Темучин спустился к воде и сел на берегу. В нём не видно было усталости. За последнее время, проводя много времени в седле, он сильно загорел, но всё же в открытом вороте халата были видны грубые рубцы от канги. И сын Тагорила Нилха-Сангун подошёл к нему и, глядя на эти рубцы, попросил:

— Ты бы рассказал, как жил с колодкой на шее.

Темучин повернулся к нему и, глядя в лицо, ответил:

— О чём говорить? Слышал небось — раб живёт только из упрямства... Но да я знал, что придёт день и мы с тобой будем сидеть на берегу вот этого озера.

Засмеялся.

Нилха-Сангун был хром, кривобок, и отец его не верил, что он может быть воином. К тому же у Нилхи-Сангуна росло брюшко, и это не украшало его в седле. Но он был незлобивым, прямодушным человеком, и Темучин в него верил, считая, что для мужчины-воина седло и меч не главное. Воин — это ещё и крепкий курень, вожжи которого надо уметь держать неслабыми руками, что Темучин хорошо уяснил, видя разор в курене Таргутай-Кирилтуха. А какие руки нужны, чтобы держать вожжи улуса, насчитывающего десятки куреней? Нет, дело это непростое... Темучин помнил мудрость, высказанную в древней поговорке: «Можно завоевать степь, сидя на коне, но управлять ею, оставаясь в седле, невозможно». Нилха-Сангун — успел узнать Темучин — лучше многих разбирался в лошадях, с одного взгляда примечая их пригодность или непригодность для воина, легко определял, много ли может дать стадо коров хурута, который непременно должен быть в седельных сумах всадника в походе, и не было лучше его для разговоров с купцами и караванщиками, а они нужны были степи, так как от них зависело, сколько воинской справы привезут из дальних земель на берега Онона, Керулена и Селенги. Нет, Нилху-Сангуна он, Темучин, не променял бы и на десяток воинов.

— Нилха-Сангун, — сказал Темучин, — хочешь, поймаем хорошую рыбу и поджарим? Хан будет рад.

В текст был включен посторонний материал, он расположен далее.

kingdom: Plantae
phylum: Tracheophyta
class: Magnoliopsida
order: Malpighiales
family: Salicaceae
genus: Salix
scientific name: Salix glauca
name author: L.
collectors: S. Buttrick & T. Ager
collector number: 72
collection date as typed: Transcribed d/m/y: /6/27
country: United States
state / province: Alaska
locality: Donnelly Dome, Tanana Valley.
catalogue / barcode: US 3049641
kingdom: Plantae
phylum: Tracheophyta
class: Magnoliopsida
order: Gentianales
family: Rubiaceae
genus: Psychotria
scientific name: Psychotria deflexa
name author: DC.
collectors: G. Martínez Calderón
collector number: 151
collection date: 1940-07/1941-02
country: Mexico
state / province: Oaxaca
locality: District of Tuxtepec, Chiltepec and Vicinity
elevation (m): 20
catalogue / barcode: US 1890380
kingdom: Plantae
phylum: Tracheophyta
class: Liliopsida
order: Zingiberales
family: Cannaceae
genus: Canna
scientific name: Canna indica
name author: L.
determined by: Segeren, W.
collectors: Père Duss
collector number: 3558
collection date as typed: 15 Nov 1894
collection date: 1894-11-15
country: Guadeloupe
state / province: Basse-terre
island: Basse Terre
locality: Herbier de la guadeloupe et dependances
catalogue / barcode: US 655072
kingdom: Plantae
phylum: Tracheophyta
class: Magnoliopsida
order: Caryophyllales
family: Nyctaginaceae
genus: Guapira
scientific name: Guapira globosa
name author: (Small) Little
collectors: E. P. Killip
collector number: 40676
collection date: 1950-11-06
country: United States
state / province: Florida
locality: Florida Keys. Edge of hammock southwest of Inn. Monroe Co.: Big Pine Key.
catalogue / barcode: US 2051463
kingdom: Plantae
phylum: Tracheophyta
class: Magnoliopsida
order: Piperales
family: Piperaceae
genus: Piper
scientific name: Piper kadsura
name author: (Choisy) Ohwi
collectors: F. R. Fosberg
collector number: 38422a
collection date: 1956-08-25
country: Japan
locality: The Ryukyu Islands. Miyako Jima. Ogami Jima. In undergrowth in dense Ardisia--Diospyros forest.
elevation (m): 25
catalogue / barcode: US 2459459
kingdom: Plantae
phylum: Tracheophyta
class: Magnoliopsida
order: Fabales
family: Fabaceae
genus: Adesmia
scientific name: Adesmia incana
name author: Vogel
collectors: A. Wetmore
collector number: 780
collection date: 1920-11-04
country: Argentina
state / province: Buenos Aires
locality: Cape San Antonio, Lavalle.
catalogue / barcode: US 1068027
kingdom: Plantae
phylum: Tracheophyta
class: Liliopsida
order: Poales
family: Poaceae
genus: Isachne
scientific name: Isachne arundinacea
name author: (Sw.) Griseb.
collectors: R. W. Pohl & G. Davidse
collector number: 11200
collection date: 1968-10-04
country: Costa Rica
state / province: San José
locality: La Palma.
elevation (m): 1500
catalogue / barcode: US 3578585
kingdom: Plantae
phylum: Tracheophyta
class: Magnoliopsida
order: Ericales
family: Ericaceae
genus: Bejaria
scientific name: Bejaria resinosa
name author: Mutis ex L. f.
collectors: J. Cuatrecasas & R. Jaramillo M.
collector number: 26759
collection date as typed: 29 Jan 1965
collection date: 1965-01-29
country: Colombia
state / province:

Темучин быстро поднялся по крутому берегу, шагнул к своему жеребцу, из седельной сумы достал лесу с крючком и грузилом, на крупе жеребца ладонью прихлопнул жирного слепня и спустился к воде. Забросил лесу в озерцо и почти тут же подсёк клюнувшую рыбу.

Вода в озерце была прозрачной. И Темучин, да и рядом стоявший Нилха-Сангун увидели, как большая рыба пошла за лесой. Она шла вольно, широко поводя хвостом, но Темучин знал, что рыба будет идти за лесой только до той поры, пока не почувствует боли от врезавшегося в губу крючка. Надо было уловить этот миг и сильно, разом вывести рыбу на мелководье. А коли не успеть поймать такой миг, рыба может сойти с крючка. Темучин видел тёмную спину рыбы, розовые широкие плавники, мощный хвост и по дрожанию лесы в руке чувствовал — сейчас рыба дёрнет и поведёт в глубину.